■ Provided material ■
++++++++++++++++++++
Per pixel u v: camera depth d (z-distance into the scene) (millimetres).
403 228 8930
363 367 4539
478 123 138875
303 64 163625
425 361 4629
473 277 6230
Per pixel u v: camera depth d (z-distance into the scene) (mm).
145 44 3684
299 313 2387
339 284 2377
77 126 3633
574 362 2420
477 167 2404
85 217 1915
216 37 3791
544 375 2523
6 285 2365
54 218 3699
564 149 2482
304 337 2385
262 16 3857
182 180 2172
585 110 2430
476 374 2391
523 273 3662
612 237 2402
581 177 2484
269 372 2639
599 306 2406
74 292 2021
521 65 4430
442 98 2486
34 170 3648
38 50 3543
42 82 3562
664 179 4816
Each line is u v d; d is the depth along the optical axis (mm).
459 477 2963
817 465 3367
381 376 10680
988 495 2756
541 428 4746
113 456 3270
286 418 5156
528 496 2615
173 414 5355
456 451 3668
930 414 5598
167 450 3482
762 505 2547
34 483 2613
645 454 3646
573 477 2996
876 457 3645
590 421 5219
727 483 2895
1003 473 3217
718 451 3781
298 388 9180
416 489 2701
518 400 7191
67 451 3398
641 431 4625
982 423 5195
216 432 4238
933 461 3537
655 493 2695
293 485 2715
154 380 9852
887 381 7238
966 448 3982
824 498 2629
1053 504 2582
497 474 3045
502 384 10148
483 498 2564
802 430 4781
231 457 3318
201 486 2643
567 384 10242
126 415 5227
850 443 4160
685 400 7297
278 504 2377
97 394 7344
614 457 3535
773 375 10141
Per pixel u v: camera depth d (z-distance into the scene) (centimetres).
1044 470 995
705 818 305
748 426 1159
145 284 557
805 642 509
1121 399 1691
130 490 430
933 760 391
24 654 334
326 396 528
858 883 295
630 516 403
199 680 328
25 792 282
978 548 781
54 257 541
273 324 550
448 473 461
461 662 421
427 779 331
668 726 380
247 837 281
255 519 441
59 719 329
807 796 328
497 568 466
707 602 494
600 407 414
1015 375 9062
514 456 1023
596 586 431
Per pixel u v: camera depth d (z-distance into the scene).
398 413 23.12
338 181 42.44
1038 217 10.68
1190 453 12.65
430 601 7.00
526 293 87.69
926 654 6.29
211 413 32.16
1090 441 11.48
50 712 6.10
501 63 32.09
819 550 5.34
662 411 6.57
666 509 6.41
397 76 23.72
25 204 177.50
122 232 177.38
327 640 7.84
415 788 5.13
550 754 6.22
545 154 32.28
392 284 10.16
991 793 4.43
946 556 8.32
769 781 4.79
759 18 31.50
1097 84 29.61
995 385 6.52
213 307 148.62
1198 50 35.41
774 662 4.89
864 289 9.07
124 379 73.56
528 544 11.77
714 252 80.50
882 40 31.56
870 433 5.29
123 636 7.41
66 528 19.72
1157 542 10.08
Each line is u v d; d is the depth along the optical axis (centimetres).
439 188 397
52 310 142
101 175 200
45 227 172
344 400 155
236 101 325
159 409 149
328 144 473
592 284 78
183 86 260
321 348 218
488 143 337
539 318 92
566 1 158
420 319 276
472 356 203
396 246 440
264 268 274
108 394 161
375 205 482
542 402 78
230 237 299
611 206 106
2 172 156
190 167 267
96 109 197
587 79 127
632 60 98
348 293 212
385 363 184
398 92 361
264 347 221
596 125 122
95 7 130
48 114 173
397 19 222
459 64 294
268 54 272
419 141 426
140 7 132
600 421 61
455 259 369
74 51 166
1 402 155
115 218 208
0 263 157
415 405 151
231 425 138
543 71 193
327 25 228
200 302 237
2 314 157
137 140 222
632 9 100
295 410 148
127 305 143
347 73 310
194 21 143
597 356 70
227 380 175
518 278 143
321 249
++++++++++++++++++++
■ Directions for this task ■
What do the lines above say from the one containing "707 602 494" down to the one containing "1198 50 35.41"? Return them exactly, both end lines included, and only them.

■ Solution to this exercise ■
707 602 494
600 407 414
1015 375 9062
514 456 1023
596 586 431
Per pixel u v: camera depth d (z-distance into the scene).
398 413 23.12
338 181 42.44
1038 217 10.68
1190 453 12.65
430 601 7.00
526 293 87.69
926 654 6.29
211 413 32.16
1090 441 11.48
50 712 6.10
501 63 32.09
819 550 5.34
662 411 6.57
666 509 6.41
397 76 23.72
25 204 177.50
122 232 177.38
327 640 7.84
415 788 5.13
550 754 6.22
545 154 32.28
392 284 10.16
991 793 4.43
946 556 8.32
769 781 4.79
759 18 31.50
1097 84 29.61
995 385 6.52
213 307 148.62
1198 50 35.41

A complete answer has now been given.